Input material:
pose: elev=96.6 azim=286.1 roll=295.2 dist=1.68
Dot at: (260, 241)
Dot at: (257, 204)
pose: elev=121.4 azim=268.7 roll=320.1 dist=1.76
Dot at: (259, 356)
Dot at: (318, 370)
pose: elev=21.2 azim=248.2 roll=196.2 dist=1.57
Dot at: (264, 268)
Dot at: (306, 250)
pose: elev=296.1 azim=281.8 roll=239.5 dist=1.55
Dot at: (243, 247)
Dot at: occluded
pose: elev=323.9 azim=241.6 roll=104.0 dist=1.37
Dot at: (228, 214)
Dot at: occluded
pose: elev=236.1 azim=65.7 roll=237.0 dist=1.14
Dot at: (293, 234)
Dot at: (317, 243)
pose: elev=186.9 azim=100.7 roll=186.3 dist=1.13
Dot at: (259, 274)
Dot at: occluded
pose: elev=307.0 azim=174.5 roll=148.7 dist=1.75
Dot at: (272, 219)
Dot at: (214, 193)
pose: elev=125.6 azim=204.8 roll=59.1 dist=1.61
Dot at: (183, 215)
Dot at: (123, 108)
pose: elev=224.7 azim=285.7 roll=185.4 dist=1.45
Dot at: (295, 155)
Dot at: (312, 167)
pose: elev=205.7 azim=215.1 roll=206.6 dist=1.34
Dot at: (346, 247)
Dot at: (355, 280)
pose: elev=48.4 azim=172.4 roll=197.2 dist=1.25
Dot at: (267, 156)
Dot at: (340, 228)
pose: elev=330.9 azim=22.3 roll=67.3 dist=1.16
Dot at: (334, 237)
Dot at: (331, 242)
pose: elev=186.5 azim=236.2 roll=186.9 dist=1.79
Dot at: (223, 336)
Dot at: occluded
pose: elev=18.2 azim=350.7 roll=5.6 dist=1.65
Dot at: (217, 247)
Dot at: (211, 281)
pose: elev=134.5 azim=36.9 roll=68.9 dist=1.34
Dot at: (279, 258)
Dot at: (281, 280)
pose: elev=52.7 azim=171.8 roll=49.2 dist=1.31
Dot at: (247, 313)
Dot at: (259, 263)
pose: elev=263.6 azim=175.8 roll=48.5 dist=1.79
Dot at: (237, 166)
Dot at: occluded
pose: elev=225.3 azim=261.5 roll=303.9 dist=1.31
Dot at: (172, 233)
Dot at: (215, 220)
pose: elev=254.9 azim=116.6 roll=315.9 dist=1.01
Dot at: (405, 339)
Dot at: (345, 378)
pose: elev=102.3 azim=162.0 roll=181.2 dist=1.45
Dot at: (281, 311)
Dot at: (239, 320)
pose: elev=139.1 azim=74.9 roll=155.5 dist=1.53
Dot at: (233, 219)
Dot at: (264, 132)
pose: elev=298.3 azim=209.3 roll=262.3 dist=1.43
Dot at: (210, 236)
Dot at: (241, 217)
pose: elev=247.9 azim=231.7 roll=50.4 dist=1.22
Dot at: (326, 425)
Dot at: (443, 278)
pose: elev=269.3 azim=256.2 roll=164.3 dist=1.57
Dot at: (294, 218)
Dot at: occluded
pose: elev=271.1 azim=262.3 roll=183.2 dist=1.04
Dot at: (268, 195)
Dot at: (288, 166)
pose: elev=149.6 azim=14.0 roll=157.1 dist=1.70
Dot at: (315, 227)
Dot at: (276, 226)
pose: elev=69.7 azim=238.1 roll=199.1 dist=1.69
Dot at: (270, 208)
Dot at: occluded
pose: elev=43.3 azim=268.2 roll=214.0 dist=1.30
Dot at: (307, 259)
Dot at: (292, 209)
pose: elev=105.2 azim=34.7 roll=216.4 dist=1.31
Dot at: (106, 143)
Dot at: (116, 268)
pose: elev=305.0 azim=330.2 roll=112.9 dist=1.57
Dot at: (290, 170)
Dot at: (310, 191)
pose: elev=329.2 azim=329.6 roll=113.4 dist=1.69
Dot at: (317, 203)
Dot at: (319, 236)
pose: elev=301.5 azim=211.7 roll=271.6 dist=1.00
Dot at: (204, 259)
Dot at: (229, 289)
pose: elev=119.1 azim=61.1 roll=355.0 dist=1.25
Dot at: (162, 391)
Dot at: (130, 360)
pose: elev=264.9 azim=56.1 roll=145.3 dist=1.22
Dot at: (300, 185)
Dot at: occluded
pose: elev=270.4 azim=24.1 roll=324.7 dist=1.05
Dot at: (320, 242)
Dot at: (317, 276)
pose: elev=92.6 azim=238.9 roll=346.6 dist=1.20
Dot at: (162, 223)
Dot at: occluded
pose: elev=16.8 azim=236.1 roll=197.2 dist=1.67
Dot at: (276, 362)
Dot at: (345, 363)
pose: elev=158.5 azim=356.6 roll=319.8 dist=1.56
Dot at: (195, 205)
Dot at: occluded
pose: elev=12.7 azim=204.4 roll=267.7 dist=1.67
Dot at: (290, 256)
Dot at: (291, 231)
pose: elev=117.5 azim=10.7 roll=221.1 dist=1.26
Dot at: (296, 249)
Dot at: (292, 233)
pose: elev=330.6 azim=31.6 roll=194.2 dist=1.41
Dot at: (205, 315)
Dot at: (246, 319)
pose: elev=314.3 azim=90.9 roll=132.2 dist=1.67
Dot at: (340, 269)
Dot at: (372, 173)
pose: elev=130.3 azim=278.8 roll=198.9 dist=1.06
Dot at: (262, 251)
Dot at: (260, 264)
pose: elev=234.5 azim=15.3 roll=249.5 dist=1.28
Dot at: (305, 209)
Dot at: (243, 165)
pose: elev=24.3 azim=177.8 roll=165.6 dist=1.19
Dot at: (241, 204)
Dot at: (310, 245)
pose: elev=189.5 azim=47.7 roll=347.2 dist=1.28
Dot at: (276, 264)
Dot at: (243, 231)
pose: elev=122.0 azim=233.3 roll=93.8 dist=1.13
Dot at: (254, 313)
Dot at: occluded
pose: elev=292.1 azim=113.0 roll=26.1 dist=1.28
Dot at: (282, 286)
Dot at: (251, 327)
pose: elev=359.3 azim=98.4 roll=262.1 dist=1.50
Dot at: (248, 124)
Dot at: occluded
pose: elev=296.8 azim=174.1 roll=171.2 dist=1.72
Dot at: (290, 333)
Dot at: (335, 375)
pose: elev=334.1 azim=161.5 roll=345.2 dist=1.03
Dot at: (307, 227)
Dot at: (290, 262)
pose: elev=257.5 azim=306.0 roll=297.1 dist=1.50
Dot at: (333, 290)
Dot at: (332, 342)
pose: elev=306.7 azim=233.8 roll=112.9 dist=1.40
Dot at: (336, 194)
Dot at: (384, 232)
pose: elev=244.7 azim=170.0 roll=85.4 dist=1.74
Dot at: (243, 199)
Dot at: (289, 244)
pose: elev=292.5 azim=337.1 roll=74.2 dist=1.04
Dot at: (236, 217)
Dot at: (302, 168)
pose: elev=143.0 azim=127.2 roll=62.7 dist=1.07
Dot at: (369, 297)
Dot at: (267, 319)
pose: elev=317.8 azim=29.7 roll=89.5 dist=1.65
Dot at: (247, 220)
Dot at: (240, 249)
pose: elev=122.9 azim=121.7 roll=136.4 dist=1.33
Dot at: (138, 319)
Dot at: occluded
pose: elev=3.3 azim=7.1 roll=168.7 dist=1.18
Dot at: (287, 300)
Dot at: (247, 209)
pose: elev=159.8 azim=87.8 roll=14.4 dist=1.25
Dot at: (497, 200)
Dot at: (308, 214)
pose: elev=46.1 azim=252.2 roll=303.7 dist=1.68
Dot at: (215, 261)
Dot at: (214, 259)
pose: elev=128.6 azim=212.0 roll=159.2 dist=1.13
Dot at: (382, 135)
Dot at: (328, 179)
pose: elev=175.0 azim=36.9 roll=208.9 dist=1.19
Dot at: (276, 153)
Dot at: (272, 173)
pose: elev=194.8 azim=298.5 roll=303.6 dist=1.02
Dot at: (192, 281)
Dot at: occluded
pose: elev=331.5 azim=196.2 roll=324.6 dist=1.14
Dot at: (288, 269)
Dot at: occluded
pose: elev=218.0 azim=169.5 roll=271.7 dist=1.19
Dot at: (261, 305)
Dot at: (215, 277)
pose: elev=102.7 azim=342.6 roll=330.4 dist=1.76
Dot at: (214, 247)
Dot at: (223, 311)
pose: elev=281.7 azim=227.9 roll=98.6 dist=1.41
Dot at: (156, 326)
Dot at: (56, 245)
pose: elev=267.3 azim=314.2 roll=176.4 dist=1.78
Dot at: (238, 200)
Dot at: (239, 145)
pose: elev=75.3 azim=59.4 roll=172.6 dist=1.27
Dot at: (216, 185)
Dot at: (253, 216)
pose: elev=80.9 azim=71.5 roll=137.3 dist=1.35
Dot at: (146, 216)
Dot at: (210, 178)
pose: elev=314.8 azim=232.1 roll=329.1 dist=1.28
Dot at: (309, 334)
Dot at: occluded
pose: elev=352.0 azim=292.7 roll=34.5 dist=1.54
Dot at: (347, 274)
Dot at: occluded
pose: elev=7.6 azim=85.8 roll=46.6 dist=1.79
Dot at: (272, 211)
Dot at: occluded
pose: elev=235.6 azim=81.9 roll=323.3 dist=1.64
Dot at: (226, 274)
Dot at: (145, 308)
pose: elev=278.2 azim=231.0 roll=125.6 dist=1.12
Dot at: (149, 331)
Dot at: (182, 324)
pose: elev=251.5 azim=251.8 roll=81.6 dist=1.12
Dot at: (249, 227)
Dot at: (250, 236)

Objective: Write out the rows again, starting with the line that contains "pose: elev=119.1 azim=61.1" and going on through the line that contains "Dot at: (251, 327)". Switch every "dist" to "distance" and leave everything else unchanged.

Response to this task:
pose: elev=119.1 azim=61.1 roll=355.0 distance=1.25
Dot at: (162, 391)
Dot at: (130, 360)
pose: elev=264.9 azim=56.1 roll=145.3 distance=1.22
Dot at: (300, 185)
Dot at: occluded
pose: elev=270.4 azim=24.1 roll=324.7 distance=1.05
Dot at: (320, 242)
Dot at: (317, 276)
pose: elev=92.6 azim=238.9 roll=346.6 distance=1.20
Dot at: (162, 223)
Dot at: occluded
pose: elev=16.8 azim=236.1 roll=197.2 distance=1.67
Dot at: (276, 362)
Dot at: (345, 363)
pose: elev=158.5 azim=356.6 roll=319.8 distance=1.56
Dot at: (195, 205)
Dot at: occluded
pose: elev=12.7 azim=204.4 roll=267.7 distance=1.67
Dot at: (290, 256)
Dot at: (291, 231)
pose: elev=117.5 azim=10.7 roll=221.1 distance=1.26
Dot at: (296, 249)
Dot at: (292, 233)
pose: elev=330.6 azim=31.6 roll=194.2 distance=1.41
Dot at: (205, 315)
Dot at: (246, 319)
pose: elev=314.3 azim=90.9 roll=132.2 distance=1.67
Dot at: (340, 269)
Dot at: (372, 173)
pose: elev=130.3 azim=278.8 roll=198.9 distance=1.06
Dot at: (262, 251)
Dot at: (260, 264)
pose: elev=234.5 azim=15.3 roll=249.5 distance=1.28
Dot at: (305, 209)
Dot at: (243, 165)
pose: elev=24.3 azim=177.8 roll=165.6 distance=1.19
Dot at: (241, 204)
Dot at: (310, 245)
pose: elev=189.5 azim=47.7 roll=347.2 distance=1.28
Dot at: (276, 264)
Dot at: (243, 231)
pose: elev=122.0 azim=233.3 roll=93.8 distance=1.13
Dot at: (254, 313)
Dot at: occluded
pose: elev=292.1 azim=113.0 roll=26.1 distance=1.28
Dot at: (282, 286)
Dot at: (251, 327)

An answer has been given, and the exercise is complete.